Una historia que nadie sabe de dónde viene
La estructura de una leyenda urbana es siempre la misma. Alguien la cuenta como si le hubiera pasado a un amigo, o al primo de un compañero de trabajo, o a alguien que conoce alguien. Nunca al narrador directamente. Esa distancia calculada le da credibilidad sin exigir pruebas. Y como nadie puede verificarla ni desmentirla del todo, la historia sobrevive y viaja.
Lo curioso es que esa misma mecánica es la que usan hoy los fakes más efectivos. La fuente siempre es difusa, el detalle concreto que la hace creíble está ahí y la historia conecta con un miedo o una curiosidad que ya existía antes de escucharla.
El boca a boca como algoritmo analógico
Sin internet, las leyendas urbanas tenían su propio sistema de distribución. La familia, los amigos, el bar, el trabajo, el colegio. Cada persona que la escuchaba y la repetía era un nodo de una red invisible que no necesitaba servidores ni conexión. Necesitaba solo que la historia fuera lo suficientemente buena para que alguien quisiera contarla.
Y las mejores siempre lo eran. Tenían un gancho, un giro inesperado o un final que se quedaba dando vueltas. Exactamente lo mismo que hace viral un contenido hoy.
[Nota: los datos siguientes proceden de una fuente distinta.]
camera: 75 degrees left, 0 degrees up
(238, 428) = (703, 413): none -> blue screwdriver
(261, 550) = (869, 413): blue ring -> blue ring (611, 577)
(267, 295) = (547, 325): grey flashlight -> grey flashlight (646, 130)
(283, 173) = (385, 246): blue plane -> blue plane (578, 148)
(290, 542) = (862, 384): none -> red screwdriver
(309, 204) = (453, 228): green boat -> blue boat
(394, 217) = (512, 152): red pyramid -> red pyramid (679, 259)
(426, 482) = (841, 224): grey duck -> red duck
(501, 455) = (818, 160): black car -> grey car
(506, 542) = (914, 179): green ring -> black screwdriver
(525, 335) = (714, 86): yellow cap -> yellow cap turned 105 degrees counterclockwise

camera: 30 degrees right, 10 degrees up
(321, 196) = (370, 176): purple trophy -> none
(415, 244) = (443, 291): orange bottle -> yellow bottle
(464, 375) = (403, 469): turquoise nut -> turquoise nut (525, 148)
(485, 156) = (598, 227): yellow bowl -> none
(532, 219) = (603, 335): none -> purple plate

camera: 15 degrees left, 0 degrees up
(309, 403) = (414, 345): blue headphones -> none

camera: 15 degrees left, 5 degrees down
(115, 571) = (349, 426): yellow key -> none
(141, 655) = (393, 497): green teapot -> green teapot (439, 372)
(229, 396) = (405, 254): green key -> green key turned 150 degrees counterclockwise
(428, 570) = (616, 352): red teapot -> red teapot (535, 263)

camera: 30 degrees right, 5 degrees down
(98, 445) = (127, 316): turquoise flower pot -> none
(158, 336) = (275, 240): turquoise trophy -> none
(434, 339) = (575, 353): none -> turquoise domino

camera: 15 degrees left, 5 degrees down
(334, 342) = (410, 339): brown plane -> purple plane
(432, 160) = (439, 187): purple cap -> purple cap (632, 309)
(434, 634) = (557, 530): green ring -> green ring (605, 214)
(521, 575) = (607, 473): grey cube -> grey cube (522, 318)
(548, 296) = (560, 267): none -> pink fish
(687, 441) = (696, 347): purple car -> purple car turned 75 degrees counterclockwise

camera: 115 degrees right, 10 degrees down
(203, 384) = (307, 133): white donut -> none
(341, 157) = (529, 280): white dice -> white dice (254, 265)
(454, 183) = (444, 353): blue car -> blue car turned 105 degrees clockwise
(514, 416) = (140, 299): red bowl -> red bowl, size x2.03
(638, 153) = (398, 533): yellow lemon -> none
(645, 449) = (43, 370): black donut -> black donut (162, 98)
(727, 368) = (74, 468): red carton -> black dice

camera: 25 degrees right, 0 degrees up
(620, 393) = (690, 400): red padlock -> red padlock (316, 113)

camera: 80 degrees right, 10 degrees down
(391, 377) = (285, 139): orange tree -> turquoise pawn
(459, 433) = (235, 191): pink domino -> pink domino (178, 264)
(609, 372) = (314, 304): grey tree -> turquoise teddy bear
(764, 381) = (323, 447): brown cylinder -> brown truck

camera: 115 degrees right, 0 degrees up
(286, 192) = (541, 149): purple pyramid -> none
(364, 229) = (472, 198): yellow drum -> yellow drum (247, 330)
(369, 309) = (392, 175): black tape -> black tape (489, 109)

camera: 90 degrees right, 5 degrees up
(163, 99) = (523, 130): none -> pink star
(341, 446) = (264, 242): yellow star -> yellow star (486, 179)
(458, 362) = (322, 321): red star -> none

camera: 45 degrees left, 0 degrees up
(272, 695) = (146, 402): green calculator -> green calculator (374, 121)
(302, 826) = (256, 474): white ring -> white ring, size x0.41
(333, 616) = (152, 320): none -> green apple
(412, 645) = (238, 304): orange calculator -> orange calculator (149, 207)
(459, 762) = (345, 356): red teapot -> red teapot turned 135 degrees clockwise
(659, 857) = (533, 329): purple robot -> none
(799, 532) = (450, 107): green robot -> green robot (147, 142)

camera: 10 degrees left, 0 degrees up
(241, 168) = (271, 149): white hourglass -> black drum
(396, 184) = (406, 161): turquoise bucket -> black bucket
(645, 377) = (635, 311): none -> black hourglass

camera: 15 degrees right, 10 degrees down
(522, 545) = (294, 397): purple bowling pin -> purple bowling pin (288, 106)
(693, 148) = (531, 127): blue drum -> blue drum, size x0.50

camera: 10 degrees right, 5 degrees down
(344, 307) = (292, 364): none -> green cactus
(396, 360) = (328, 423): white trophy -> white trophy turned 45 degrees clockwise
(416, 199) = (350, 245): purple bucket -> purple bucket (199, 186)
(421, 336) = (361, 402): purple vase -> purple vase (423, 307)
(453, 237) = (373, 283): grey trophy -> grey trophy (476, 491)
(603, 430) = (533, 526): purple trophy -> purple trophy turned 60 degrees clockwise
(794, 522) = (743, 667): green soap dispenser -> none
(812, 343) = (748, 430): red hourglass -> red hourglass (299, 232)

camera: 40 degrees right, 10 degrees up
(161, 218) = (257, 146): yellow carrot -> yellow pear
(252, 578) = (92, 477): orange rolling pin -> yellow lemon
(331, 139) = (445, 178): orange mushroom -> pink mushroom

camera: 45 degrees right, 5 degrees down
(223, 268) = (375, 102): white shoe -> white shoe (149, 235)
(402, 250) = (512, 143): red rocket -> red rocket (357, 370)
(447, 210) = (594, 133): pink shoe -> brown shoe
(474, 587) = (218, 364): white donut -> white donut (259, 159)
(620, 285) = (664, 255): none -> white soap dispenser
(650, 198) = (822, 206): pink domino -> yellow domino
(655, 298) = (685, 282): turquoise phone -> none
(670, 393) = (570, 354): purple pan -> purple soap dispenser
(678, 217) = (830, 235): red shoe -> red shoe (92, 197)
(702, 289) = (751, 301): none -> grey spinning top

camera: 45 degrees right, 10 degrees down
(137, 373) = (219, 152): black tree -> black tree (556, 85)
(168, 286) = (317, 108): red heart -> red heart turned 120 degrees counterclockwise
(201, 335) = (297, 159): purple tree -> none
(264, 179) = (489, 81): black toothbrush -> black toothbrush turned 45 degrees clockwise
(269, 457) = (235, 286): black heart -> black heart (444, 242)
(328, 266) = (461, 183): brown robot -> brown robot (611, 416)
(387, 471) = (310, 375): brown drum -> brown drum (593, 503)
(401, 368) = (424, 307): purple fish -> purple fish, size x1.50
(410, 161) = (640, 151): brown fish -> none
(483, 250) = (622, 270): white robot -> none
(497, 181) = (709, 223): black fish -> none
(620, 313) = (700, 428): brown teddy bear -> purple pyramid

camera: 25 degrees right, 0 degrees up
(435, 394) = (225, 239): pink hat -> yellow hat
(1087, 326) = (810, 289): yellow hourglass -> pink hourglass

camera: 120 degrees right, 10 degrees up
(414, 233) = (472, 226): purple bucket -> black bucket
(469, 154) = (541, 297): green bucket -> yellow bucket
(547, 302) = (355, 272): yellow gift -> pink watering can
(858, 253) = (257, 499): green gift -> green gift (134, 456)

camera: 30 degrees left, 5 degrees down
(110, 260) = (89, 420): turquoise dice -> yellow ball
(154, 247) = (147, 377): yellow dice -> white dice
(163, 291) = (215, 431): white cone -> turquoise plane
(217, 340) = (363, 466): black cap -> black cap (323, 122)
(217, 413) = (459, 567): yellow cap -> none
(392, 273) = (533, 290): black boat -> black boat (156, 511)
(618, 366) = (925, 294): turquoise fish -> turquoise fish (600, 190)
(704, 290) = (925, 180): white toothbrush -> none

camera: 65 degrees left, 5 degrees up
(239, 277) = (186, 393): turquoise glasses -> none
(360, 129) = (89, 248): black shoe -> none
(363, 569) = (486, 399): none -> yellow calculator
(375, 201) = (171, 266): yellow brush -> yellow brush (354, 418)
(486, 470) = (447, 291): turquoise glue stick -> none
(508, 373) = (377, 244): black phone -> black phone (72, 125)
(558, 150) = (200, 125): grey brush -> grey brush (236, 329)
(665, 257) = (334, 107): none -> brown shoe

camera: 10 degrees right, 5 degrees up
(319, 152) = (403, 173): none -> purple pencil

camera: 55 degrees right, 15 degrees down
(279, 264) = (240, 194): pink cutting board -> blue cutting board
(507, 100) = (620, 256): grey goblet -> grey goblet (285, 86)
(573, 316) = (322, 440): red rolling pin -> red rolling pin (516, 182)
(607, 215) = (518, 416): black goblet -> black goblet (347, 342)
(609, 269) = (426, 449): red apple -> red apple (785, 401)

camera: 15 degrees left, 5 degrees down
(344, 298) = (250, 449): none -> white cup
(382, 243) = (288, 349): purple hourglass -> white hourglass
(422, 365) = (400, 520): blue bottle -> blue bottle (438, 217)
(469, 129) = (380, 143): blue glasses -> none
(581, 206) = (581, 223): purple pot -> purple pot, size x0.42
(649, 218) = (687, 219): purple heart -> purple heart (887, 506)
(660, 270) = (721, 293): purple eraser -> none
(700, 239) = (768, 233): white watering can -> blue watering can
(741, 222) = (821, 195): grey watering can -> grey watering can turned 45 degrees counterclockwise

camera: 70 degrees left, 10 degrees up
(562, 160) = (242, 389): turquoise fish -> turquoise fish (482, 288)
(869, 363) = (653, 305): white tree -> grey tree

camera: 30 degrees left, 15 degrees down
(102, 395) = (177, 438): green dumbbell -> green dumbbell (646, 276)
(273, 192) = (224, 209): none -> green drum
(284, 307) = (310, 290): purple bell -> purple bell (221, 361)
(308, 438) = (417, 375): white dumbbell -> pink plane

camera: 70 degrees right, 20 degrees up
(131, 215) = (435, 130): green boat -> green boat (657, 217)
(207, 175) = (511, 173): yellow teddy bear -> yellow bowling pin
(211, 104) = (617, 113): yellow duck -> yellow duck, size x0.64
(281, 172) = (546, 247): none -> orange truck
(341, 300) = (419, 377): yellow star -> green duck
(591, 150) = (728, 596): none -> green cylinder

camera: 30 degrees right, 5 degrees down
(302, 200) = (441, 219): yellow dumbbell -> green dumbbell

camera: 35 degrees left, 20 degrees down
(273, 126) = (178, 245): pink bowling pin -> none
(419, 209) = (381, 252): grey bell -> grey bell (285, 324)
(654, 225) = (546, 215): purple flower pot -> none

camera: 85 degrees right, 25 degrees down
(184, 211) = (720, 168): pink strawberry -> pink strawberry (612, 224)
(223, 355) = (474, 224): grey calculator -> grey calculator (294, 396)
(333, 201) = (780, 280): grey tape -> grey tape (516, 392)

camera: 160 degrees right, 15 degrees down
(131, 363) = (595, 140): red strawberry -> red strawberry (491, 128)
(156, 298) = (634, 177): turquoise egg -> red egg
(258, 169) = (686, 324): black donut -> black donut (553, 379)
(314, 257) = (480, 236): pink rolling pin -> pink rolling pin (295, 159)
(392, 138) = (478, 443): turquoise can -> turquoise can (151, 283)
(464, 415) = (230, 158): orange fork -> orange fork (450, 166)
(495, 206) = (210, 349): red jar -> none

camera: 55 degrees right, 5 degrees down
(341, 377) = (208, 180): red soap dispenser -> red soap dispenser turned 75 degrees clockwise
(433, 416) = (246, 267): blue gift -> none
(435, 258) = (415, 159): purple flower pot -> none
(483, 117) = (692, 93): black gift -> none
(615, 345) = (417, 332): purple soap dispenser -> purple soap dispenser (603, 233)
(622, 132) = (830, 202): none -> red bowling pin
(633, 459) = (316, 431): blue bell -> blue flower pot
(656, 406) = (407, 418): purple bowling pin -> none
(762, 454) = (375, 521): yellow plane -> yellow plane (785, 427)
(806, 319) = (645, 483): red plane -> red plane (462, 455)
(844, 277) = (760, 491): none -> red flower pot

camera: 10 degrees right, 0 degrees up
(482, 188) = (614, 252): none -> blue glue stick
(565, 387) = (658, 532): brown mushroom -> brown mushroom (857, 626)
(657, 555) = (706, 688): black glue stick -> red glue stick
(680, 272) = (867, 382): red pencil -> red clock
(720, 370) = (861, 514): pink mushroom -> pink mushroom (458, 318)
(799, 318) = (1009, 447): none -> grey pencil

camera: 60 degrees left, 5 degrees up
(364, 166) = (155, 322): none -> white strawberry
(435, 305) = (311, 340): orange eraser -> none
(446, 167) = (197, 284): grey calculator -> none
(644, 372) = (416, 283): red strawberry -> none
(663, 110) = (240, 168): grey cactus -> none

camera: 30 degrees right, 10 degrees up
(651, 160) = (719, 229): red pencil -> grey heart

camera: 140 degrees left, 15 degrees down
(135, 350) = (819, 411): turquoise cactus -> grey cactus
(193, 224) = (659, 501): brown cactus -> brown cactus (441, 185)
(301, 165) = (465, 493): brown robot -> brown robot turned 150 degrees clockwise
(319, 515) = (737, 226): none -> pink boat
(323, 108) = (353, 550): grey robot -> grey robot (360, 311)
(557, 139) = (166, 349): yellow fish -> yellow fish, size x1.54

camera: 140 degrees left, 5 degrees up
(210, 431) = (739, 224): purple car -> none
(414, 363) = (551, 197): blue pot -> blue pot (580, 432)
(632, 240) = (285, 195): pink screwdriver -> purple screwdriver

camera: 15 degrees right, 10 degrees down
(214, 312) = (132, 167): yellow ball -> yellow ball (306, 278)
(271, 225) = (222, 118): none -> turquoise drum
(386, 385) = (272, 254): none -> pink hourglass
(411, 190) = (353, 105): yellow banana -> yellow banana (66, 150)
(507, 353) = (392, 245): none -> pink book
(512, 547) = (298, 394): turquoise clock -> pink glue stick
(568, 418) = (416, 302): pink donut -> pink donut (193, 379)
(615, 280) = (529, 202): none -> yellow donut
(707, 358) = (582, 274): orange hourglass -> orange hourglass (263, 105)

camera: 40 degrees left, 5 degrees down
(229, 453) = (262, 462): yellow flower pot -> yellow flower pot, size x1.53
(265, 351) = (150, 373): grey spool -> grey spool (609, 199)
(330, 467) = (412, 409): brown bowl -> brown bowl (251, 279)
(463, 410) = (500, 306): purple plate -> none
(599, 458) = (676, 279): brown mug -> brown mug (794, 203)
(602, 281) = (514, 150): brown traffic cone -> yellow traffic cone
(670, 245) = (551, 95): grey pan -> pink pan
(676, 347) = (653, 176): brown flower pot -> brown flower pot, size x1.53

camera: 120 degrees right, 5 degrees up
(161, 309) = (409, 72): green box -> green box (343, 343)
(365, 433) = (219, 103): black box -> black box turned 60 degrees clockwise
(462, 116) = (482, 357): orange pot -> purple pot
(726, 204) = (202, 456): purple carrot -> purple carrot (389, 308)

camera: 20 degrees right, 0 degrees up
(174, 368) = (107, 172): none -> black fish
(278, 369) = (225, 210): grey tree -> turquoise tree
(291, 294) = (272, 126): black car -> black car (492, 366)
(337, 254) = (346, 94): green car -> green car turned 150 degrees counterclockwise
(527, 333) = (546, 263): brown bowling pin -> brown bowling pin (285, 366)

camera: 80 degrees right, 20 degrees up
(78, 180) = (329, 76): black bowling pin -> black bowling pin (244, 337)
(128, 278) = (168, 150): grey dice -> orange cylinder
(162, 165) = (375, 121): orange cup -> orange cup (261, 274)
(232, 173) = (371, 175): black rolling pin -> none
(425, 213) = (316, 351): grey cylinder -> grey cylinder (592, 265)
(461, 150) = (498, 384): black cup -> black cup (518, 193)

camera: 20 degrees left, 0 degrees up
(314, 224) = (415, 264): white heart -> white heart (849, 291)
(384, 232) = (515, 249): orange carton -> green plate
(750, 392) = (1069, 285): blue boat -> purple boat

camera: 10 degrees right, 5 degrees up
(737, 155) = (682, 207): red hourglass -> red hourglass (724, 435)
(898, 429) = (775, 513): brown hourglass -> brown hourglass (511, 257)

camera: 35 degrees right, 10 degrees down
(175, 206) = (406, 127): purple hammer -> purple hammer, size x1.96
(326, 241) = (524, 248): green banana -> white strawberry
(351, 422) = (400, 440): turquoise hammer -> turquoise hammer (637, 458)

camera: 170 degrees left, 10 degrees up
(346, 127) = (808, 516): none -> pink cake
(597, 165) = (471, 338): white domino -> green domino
De Asturias a Nueva York sin billete
El fenómeno más difícil de explicar es la sincronía. Historias que aparecían en lugares sin ninguna conexión aparente, en la misma época, con los mismos detalles. Investigadores del folklore llevan décadas estudiando cómo una narrativa puede surgir de forma independiente en culturas distintas o cómo viajaba a través de rutas comerciales, emigrantes y soldados mucho antes de que existiera ningún medio de comunicación masivo.
La respuesta más honesta es que nadie lo sabe del todo. Y esa incertidumbre es parte de lo que hace que las leyendas urbanas sigan funcionando.
El fake de hoy, la leyenda de mañana
Algunos de los bulos que circulan hoy por redes sociales seguirán el mismo camino que las leyendas urbanas de antes. Dentro de veinte años alguien los contará como si fueran historia, sin saber que empezaron como una imagen manipulada o un titular inventado. La tecnología ha cambiado la velocidad. La naturaleza humana, no.
Antes se contaban en el bar. Ahora se comparten en el móvil. El mecanismo es el mismo.